[Instructions for the task]: State only the number of lines below that contain the string "error", matching case exactly.

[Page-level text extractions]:
###
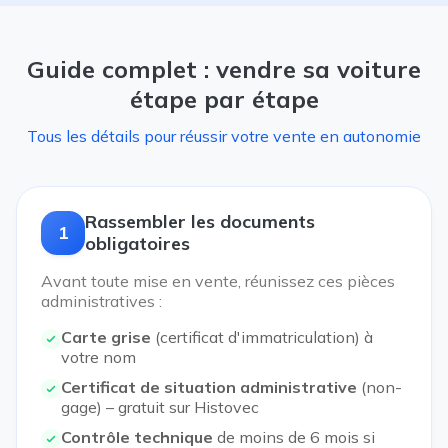
Guide complet : vendre sa voiture
étape par étape
Tous les détails pour réussir votre vente en autonomie
Rassembler les documents
1
obligatoires
Avant toute mise en vente, réunissez ces pièces
administratives :
Carte grise
(certificat d'immatriculation) à
votre nom
Certificat de situation administrative
(non-
gage) – gratuit sur Histovec
Contrôle technique
de moins de 6 mois si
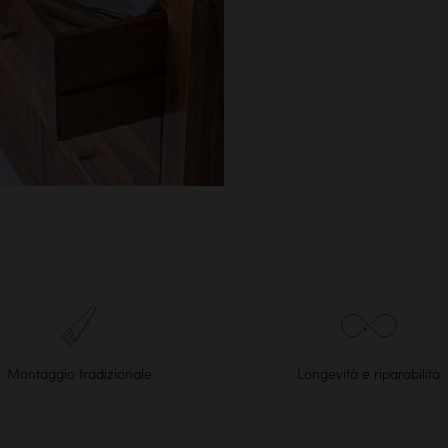
Montaggio tradizionale
Longevità e riparabilità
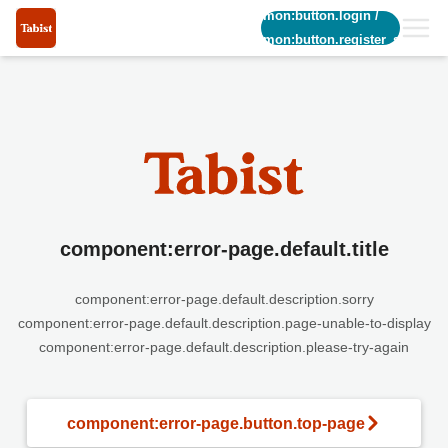
common:button.login
/
common:button.register_short
component:error-page.default.title
component:error-page.default.description.sorry
component:error-page.default.description.page-unable-to-display
component:error-page.default.description.please-try-again
component:error-page.button.top-page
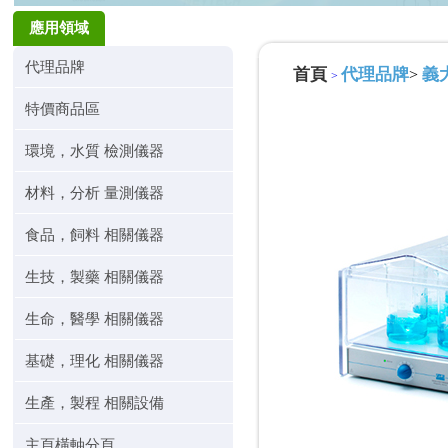
應用領域
代理品牌
首頁
代理品牌
義大
>
>
特價商品區
環境，水質 檢測儀器
材料，分析 量測儀器
食品，飼料 相關儀器
生技，製藥 相關儀器
生命，醫學 相關儀器
基礎，理化 相關儀器
生產，製程 相關設備
主頁橫軸分頁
###
[Reply]: 5